I made 300 cuts into the poly cutting board I wanted to use, as I don't have any lumber around for a cutting board. I did this just to see what would happen to the edge. These were rocking cut, chef's style slices, as though dicing up a bell pepper. After these cuts, the edge would still whittle a beard hair. This knife has been used and at this point I found a small chip/dent in the edge in the area used for testing. I wasn't going to sharpen it out at this point, so off to the cutting board.

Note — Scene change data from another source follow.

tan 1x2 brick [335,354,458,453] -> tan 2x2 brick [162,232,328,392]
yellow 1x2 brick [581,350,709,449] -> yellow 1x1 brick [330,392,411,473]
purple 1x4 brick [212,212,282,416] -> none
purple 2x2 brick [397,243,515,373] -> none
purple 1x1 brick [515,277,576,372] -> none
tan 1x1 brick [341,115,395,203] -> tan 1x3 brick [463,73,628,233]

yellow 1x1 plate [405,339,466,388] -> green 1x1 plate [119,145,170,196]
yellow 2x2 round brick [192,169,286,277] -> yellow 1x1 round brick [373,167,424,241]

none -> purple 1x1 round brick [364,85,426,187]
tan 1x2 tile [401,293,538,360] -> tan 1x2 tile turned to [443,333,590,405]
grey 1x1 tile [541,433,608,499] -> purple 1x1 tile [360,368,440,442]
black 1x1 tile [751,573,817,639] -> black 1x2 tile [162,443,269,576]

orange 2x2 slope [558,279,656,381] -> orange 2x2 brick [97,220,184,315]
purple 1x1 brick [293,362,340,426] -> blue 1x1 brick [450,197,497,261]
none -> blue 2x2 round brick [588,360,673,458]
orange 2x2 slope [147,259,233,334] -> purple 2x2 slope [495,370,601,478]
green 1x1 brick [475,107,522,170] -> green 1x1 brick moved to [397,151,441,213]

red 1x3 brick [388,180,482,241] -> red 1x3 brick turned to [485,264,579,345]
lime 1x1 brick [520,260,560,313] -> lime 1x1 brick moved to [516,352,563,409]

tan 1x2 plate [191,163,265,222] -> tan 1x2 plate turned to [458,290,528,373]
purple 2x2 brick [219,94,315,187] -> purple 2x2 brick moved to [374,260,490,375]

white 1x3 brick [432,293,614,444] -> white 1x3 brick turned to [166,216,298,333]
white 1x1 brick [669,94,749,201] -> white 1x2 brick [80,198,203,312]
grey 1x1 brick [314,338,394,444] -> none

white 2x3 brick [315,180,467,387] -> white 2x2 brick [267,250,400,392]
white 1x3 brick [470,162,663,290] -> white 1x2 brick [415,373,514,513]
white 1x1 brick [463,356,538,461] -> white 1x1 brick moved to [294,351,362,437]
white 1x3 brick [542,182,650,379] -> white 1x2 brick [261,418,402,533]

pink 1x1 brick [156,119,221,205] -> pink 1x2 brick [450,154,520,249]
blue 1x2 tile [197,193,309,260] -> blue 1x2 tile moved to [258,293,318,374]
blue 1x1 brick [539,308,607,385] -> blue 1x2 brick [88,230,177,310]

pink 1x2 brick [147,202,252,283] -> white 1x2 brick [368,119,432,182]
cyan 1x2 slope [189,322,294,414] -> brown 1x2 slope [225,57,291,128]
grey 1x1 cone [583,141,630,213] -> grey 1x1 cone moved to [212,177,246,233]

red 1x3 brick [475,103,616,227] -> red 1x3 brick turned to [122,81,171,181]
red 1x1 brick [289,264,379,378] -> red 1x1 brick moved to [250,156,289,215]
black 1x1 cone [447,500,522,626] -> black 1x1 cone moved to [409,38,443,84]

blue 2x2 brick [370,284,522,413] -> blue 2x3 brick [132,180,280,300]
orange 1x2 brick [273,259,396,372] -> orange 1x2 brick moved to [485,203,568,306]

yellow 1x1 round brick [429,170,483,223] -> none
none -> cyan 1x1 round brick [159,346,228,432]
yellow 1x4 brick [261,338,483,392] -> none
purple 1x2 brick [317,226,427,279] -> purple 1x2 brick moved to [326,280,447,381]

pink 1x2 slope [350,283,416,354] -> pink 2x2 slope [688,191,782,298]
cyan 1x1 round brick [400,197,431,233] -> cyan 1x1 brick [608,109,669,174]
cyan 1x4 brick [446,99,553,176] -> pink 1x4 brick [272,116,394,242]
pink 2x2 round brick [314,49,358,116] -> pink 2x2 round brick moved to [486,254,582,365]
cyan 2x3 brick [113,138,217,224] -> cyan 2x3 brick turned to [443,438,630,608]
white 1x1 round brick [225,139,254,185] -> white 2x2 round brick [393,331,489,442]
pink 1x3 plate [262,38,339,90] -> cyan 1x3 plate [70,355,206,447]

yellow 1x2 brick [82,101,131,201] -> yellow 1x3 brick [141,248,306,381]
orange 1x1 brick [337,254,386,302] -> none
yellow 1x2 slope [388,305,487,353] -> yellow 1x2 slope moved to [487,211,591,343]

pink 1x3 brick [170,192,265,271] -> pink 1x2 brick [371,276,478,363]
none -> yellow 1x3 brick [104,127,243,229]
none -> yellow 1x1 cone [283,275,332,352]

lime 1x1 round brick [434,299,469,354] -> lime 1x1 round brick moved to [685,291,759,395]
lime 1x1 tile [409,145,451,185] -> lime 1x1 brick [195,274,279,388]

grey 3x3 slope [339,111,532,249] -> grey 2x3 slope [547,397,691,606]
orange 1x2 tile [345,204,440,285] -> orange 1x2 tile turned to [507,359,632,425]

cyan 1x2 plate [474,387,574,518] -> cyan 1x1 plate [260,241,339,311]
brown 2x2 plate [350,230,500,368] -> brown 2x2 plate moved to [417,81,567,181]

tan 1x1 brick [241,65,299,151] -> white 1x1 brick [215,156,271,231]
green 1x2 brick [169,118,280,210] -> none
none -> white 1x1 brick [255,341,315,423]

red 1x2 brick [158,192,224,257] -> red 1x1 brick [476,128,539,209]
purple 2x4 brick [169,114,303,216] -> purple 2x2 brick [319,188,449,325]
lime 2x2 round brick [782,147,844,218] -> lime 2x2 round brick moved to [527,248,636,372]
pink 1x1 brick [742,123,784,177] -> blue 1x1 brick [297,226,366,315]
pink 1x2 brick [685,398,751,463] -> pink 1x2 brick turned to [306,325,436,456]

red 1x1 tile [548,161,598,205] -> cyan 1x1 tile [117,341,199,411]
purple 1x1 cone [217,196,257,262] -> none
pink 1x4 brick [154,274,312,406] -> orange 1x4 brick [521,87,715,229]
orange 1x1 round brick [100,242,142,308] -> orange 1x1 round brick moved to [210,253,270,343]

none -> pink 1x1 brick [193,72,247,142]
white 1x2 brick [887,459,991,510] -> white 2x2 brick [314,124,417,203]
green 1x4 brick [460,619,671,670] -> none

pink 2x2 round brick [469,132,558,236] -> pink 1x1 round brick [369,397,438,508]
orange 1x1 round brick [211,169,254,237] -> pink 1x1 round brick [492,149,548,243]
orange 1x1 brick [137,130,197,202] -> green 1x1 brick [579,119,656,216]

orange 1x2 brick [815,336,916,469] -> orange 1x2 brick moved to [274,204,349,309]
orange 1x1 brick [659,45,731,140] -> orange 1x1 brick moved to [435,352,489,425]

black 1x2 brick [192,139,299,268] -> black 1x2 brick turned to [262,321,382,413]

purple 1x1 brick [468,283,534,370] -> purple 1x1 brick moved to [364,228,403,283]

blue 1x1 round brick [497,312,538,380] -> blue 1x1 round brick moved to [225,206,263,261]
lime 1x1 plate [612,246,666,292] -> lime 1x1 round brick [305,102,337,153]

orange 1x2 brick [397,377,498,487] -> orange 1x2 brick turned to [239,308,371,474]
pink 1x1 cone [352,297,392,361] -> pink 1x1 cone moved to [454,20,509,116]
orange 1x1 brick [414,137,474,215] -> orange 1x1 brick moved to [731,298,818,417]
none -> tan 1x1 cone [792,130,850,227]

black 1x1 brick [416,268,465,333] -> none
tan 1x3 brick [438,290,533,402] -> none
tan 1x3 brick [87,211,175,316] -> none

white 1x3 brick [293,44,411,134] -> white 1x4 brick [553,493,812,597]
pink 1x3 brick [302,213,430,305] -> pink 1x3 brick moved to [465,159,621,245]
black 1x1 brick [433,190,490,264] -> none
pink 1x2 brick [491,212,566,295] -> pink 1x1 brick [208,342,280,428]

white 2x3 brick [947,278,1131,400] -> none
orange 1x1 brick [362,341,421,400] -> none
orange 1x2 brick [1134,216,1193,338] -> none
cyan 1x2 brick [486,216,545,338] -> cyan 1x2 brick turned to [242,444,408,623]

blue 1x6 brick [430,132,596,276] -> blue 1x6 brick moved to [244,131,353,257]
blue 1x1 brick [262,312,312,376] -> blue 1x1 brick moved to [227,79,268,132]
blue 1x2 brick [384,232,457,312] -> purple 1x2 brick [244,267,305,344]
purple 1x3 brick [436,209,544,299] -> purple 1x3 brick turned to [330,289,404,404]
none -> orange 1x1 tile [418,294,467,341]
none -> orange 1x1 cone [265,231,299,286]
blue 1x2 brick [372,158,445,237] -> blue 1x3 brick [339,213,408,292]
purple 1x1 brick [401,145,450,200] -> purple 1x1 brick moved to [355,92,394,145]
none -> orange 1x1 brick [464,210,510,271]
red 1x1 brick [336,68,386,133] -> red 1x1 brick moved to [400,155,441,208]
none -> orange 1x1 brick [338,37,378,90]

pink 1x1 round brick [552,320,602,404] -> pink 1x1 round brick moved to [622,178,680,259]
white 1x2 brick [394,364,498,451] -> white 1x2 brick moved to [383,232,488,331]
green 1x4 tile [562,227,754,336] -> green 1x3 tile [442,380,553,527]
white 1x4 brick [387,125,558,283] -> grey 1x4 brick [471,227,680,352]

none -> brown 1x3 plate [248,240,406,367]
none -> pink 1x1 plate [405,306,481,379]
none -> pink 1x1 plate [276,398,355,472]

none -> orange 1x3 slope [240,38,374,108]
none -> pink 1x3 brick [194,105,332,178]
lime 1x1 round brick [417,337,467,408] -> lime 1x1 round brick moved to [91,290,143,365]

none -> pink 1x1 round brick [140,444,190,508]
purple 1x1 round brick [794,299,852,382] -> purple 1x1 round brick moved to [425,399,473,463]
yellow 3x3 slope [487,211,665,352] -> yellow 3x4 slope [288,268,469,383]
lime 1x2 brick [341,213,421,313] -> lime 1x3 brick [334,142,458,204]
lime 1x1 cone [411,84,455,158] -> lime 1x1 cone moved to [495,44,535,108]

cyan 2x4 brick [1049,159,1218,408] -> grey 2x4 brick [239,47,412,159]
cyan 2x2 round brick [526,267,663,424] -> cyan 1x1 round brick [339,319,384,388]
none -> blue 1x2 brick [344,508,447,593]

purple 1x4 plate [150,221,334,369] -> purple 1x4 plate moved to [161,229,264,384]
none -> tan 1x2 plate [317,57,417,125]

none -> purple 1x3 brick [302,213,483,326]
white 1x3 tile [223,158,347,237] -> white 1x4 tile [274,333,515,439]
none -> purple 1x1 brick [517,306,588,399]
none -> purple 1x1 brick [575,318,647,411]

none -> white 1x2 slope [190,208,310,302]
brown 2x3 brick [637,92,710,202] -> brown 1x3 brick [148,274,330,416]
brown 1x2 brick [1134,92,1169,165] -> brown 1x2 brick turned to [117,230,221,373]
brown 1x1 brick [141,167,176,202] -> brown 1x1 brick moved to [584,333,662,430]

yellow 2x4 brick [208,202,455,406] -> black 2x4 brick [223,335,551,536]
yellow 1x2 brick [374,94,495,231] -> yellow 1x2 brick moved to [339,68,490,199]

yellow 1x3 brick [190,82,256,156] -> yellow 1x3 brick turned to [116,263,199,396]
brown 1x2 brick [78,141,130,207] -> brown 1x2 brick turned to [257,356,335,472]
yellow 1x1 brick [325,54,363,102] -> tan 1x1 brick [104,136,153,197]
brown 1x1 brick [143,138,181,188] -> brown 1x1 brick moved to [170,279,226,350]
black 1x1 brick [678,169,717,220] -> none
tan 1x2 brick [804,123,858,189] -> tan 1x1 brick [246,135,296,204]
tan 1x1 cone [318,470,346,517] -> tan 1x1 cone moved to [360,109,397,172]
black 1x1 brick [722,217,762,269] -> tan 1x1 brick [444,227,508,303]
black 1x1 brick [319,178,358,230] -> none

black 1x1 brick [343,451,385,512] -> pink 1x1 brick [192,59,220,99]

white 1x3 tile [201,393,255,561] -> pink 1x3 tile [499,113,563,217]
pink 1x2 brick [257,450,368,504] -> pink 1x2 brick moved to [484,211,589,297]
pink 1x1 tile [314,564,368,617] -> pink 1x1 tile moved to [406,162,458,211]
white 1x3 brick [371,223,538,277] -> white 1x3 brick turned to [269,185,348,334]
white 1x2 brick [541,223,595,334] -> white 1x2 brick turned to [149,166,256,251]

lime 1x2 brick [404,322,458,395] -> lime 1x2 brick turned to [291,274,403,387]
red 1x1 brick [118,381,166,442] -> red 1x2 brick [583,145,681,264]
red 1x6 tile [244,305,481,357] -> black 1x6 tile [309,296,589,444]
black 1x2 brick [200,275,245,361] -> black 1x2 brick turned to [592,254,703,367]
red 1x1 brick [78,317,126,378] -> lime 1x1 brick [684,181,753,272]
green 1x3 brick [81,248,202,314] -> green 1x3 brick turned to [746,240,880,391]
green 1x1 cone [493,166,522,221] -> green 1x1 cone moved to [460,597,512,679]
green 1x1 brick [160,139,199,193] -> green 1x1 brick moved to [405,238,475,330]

I began cutting 3/8" hemp rope from Lowe's, in sets of 20. Each time I alternated the direction of the slice, heel to tip for 20, tip to heel for 20. I tested all the way up to 400 cuts, testing for paper slicing after each 100 cuts. After 400, it would still slice paper cleanly on the first try. There was some snagging at the damaged area, and the chip/dent appeared to be a bit larger, but the rest of the edge cut paper no problem.
So tonight I removed the chip, resharpened the edge on just the 1000 King stone and 204. Then I repeated the rope cutting portion of the test. After 425 cuts, I still got clean slices in paper, both with and across the grain of the paper (top to bottom/side to side). Here is where my results differ pretty greatly. This knife is part of a set that cost $50. I'm guessing the steel is something like 5Cr13MoV or 440A or something, I don't know and it's not marked. I'm going to leave the edge as it is and continue, just to see how far it goes.